Thursday, January 9, 2014

Report on the Lambda Classical Caucus Panel, “Stifling Sexuality,” at the 2014 APA


The Lambda Classical Caucus Panel at the American Philological Association Meeting in Chicago was on Sunday, January 5, at the decidedly early hour of 8:00 AM. Bruce Frier (University of Michigan) and Mark Masterson (Victoria University of Wellington, New Zealand), the organizers of the panel of five, were in attendance. Frier ran the session and Masterson made 15 minutes of introductory remarks to prime the audience. The panellists then addressed the topic of informal modes of stifling sexual activity in the ancient world (as opposed to formal means like laws, e.g., the Leges Iuliae). One of the most interesting things about the work of the panellists, though surely not the only thing, was the way in which each of them approached the topic and their evidence, with the fifth panellist even “going meta” on the call for papers.
  Lily Panoussi (College of William & Mary) was up first with “Stupra et Caedes: Homosexuality, Women’s Rituals, and the State in Livy’s Bacchanalian Narrative.” She identified a rift in Roman society in the matter of sex between males: evidently not all felt it was the worst thing ever. The lack of stifling then called forth an overwhelming response from the Roman state. Livy’s narrative surely casts an interesting light on Augustan Rome. 
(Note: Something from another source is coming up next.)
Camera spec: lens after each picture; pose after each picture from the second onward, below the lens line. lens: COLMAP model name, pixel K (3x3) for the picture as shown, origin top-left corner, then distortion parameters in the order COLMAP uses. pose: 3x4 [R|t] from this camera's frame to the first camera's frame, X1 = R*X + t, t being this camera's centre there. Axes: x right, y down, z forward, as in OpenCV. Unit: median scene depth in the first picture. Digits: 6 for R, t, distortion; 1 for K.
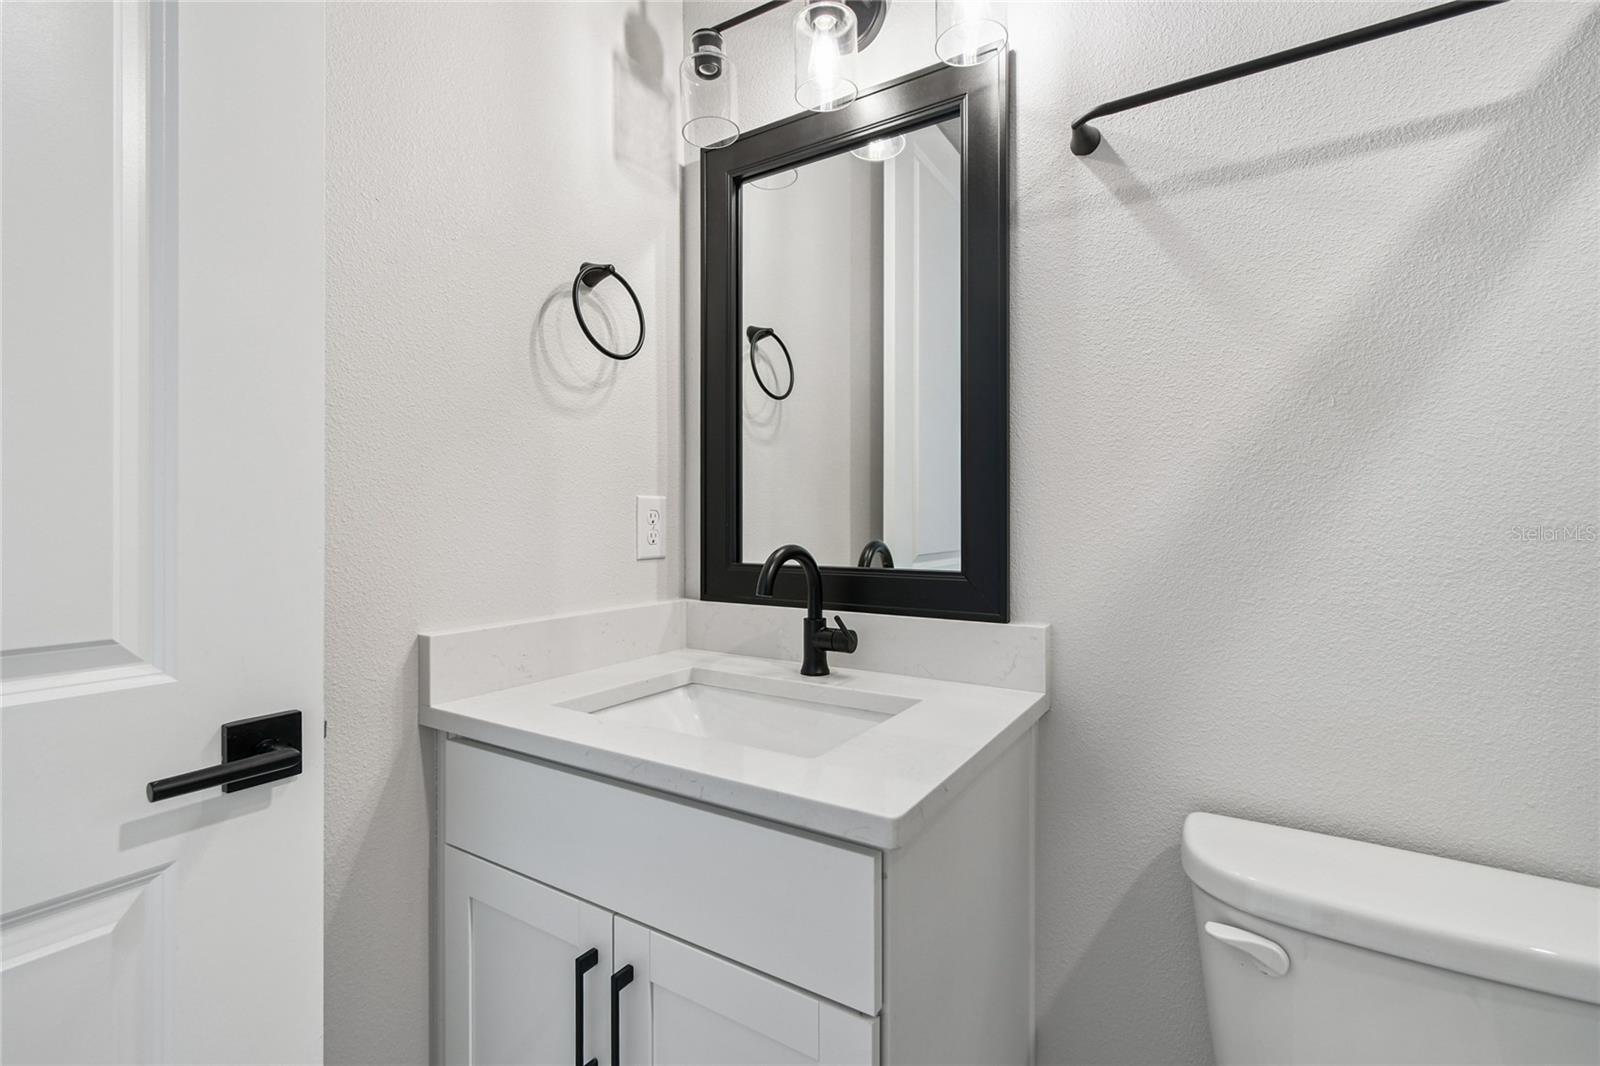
lens RADIAL K [[711.8, 0, 798.7], [0, 711.8, 523.4], [0, 0, 1]] dist [-0.000157, -0.000324]
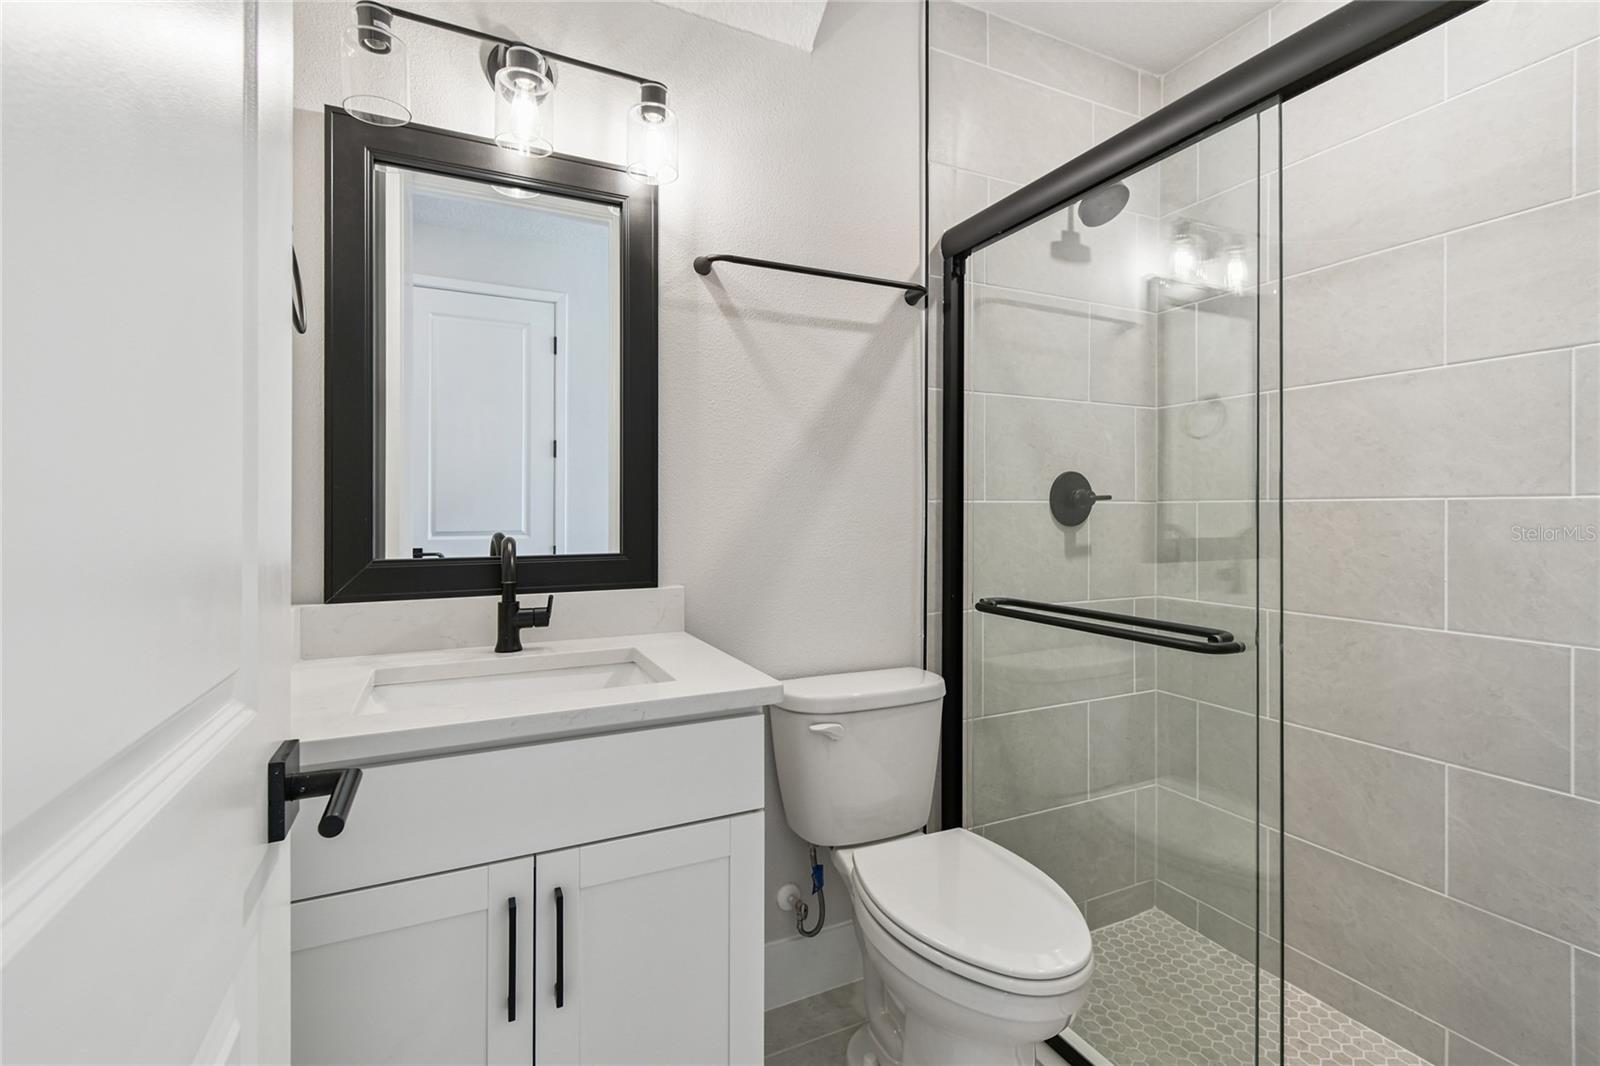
lens RADIAL K [[711.8, 0, 798.7], [0, 711.8, 523.4], [0, 0, 1]] dist [-0.000157, -0.000324]
pose [[0.537681, -0.019433, 0.842924, -0.685378], [-0.001962, 0.999703, 0.024299, -0.021529], [-0.843146, -0.014719, 0.537483, 0.003254]]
“Mature Praeceptor Amoris Seeks Tops (Discreet): Desire and Deniability in Tibullus 1.4” by Robert Matera (University of Southern California) was next. This paper teased out the way the poetic voice in the elegy engages in double-speak. In language that is ambiguous at one particular moment in the poem, the poet apparently offers his services as praeceptor and/or his anus for penetration. Matera suggested that the fact that the meaning is double means that there is plausible deniability, and this deniability is evidence both of the regime dedicated to stifling passive male sexuality and of a position contesting this regime at the same time.
In the third paper, “The Art of Not Loving,” E. Del Chrol (Marshall University) looked at the activities of a praeceptor who could hardly be more different from Tibullus. Perceiving in Ovid’s advice to would-be amatores both anxiety about the power of love to attenuate masculine mastery and a belief that true love is a veritable disease, Chrol suggested that there is a strong undercurrent of discouragement of love and desire in Ovid. Chrol substantiated his observations by a resort to the association of erotic passion with illness in poetry, the novels, and curse tablets. Ovid on Chrol’s reading wants to stifle all sexuality.
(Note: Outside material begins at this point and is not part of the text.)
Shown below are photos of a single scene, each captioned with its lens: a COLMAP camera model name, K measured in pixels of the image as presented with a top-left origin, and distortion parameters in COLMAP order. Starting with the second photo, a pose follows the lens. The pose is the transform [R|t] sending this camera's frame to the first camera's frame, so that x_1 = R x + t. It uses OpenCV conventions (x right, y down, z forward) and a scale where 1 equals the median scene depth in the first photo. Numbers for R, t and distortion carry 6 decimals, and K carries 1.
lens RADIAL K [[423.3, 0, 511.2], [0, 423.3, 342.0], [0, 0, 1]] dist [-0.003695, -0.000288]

In “Sex and Homosexuality in Suetonius’ Caesares,” Molly M. Pryzwansky (North Carolina State University) proposed that the hostility to sex between males that scholars have been liable to see in Suetonius’ lives of the rulers of Rome has been overplayed. Suetonius was more concerned about the abuse of subordinates, or about a lack of concern for hierarchy in and through sex, than he was about the kind of sex emperors were having. Taking on Pryzwansky’s arguments, we see evidence of a lack of investment in the stifling that we are often told was of such great importance to the ancients; another rift was revealed in her paper. (This paper was read by Brett M. Rogers [University of Puget Sound], as Pryzwansky was not able to attend due to the weather.)
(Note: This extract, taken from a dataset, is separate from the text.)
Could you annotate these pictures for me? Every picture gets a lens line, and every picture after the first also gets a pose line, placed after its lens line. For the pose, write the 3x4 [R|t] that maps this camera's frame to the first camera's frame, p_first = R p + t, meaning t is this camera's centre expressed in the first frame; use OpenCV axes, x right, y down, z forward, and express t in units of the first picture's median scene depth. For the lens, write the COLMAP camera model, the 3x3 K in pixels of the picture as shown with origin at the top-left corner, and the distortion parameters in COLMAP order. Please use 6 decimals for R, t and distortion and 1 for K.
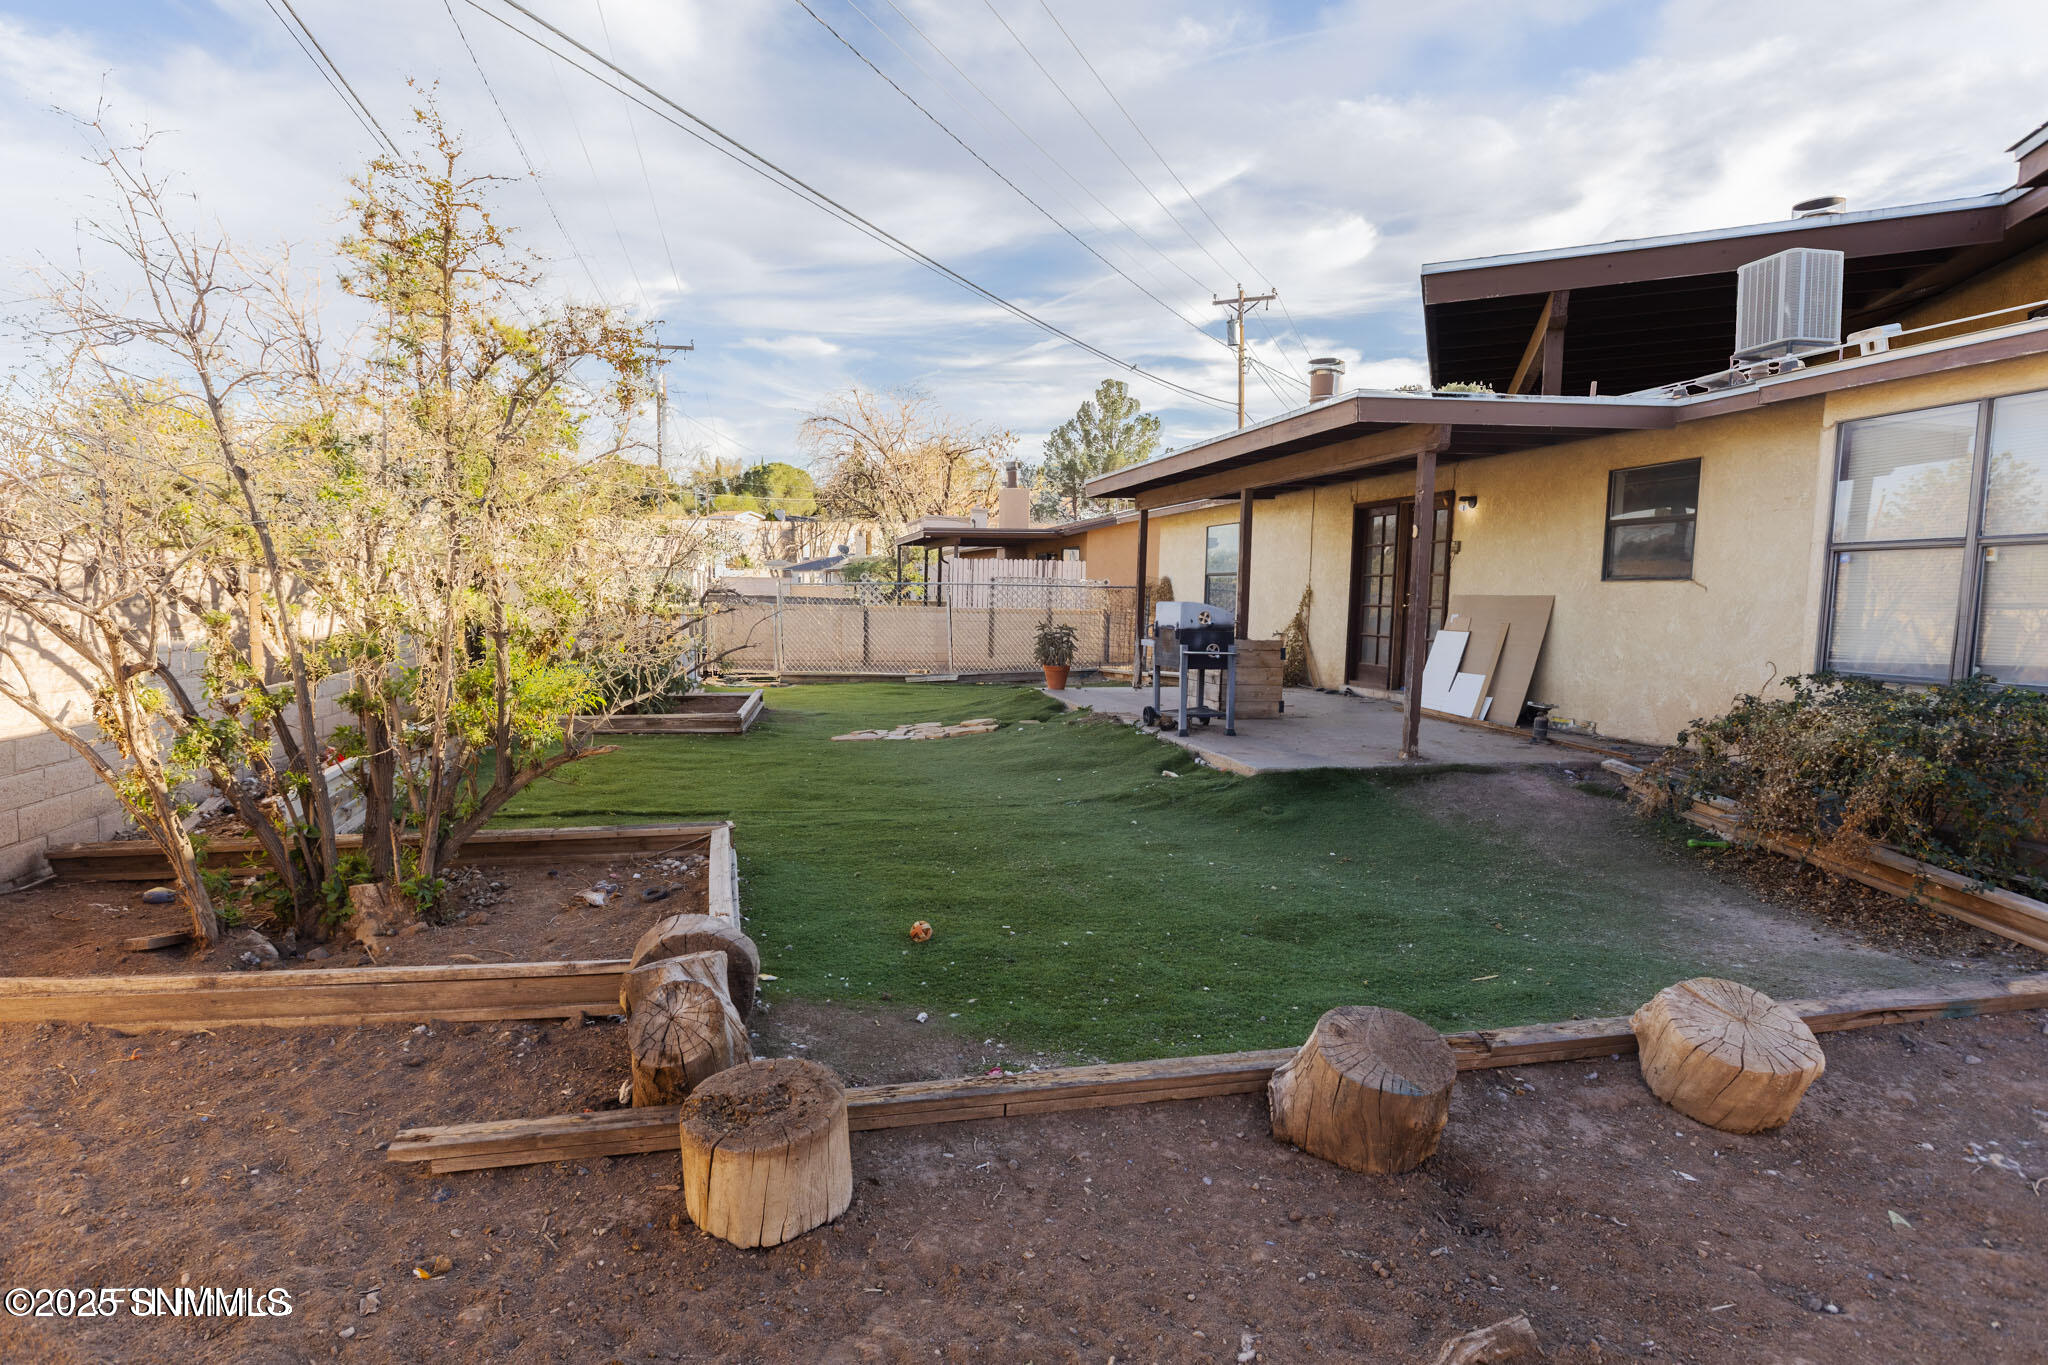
lens RADIAL K [[1118.2, 0, 1021.4], [0, 1118.2, 693.0], [0, 0, 1]] dist [0.006469, 0.002441]
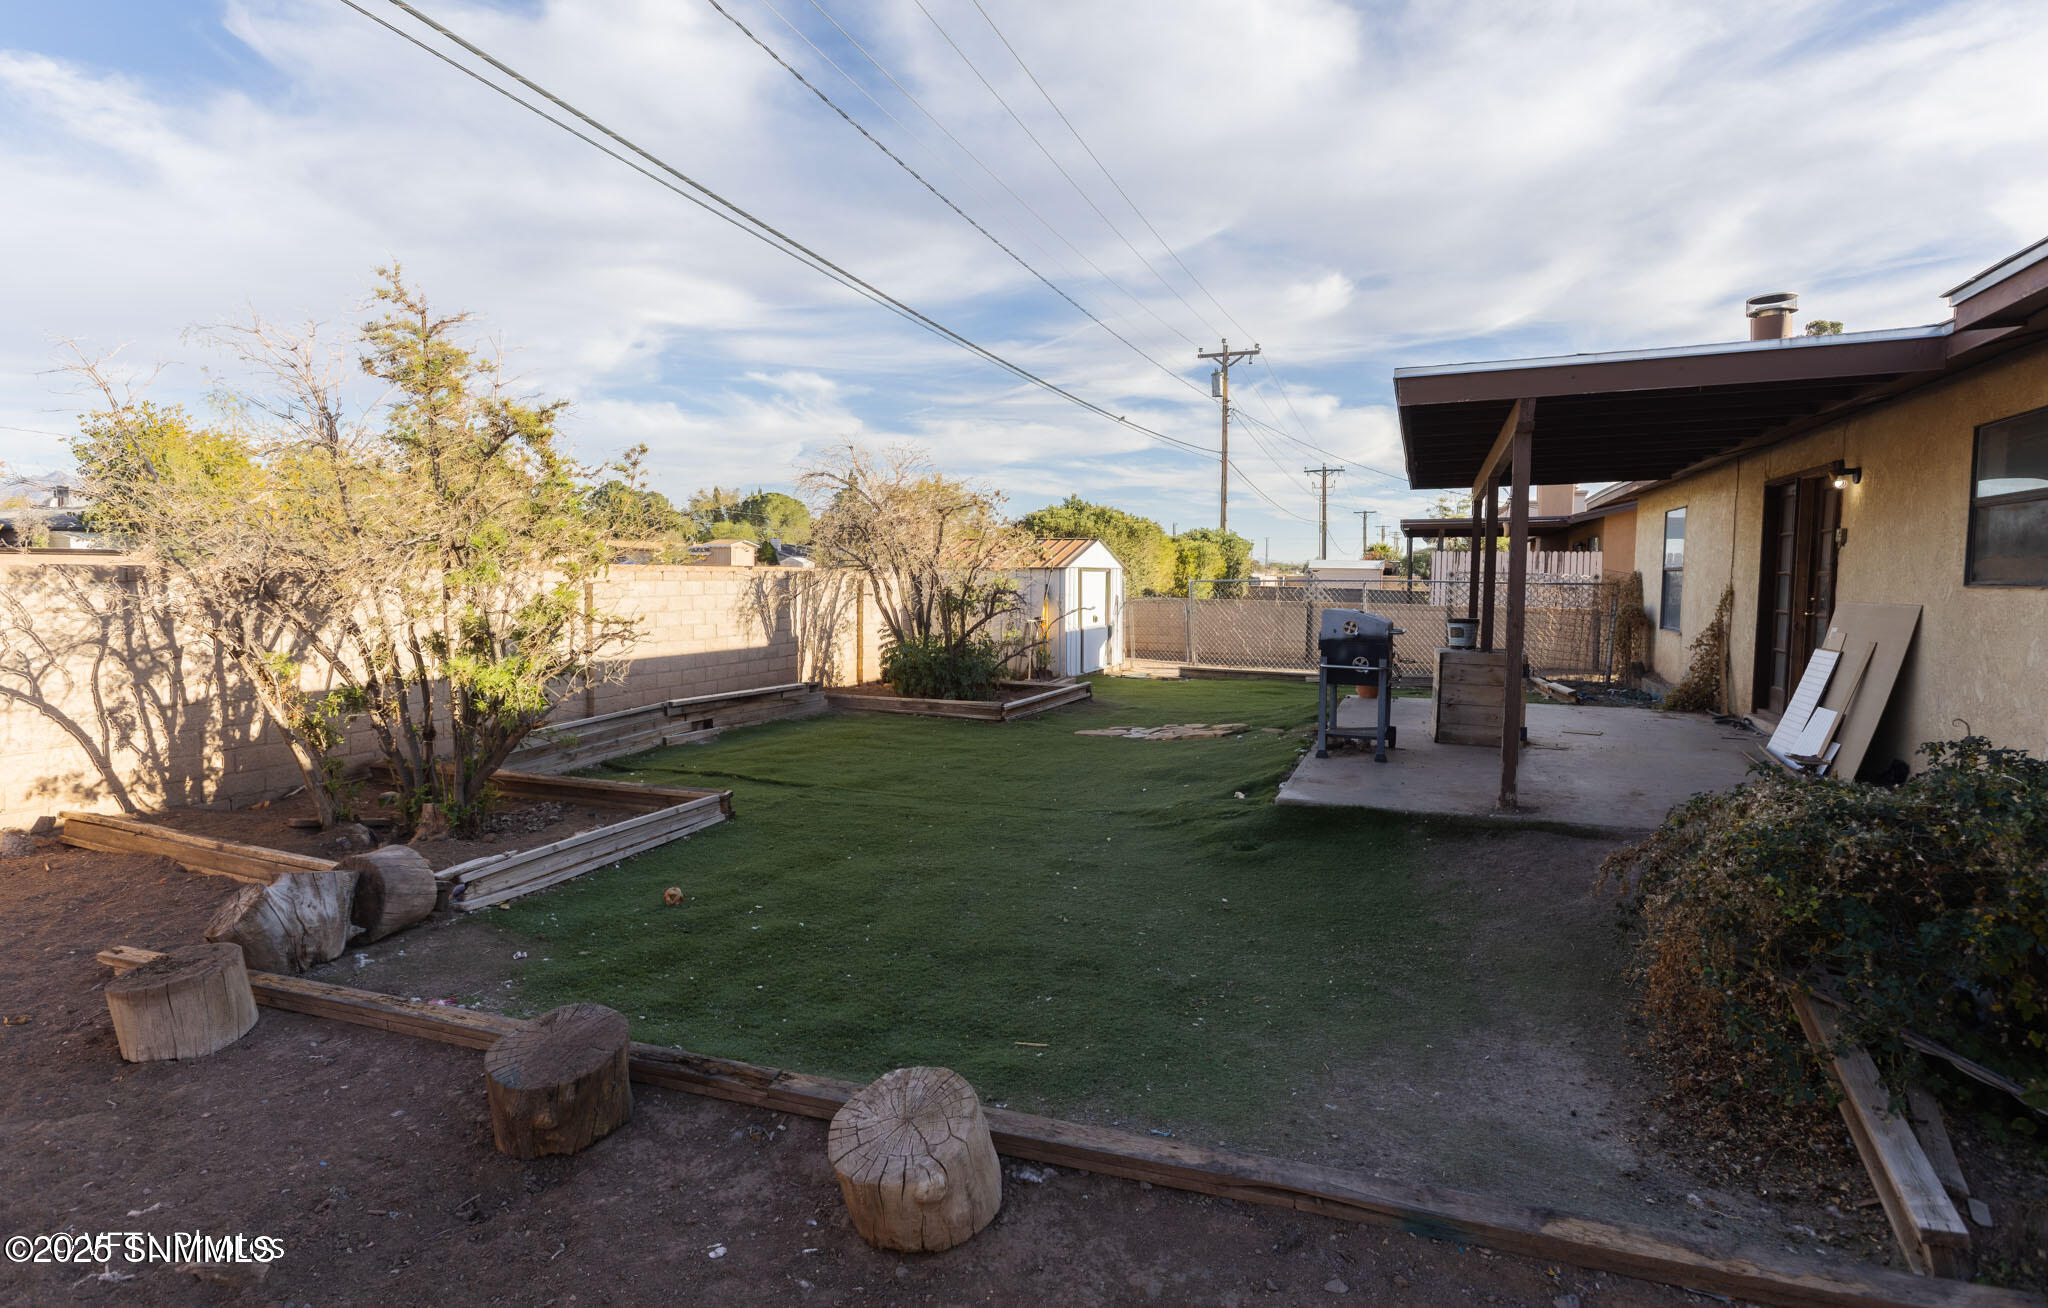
lens RADIAL K [[1110.8, 0, 1021.6], [0, 1110.8, 649.0], [0, 0, 1]] dist [0.004488, 0.001674]
pose [[0.828606, 0.033633, -0.558821, 0.669984], [-0.050076, 0.998645, -0.014148, -0.036873], [0.557588, 0.039706, 0.829168, 0.180678]]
H. Christian Blood (Yonsei University, South Korea) “went meta” on the call for papers in his offering for the panel: “Stifling ‘Scare Figures.’” Looking at the sweep of antiquity in his broad position paper, Blood suggested that in looking at the kinaidos/cinaedus we should not focus exclusively on the notion of a man cross-dressing and allowing penetration. Blood counselled starting (at least some of the time) from an idea of the kinaidos/cinaedus as a person who in the first place considers herself a woman, even though she possesses male genitalia. This paper was a strong recommendation that Classicists engage more with current theoretical investigations of transgenderism to envision a “trans-antiquity.” The paper’s title was playful, and this is where the “meta” part was abundantly showcased. Referring to John Winkler’s influential idea of the kinaidos as a “scare figure,” Blood proposed that Winkler’s idea has been stifling and delaying an engagement with transgender theory, that sexuality as a concept has been doing the same thing, and, finally, that it might be time to stifle this scare figure itself.
The audience was engaged and there were good questions from them and from the panellists. There were more questions and comments out there than could be accommodated. Discussion surely could have gone on for an hour.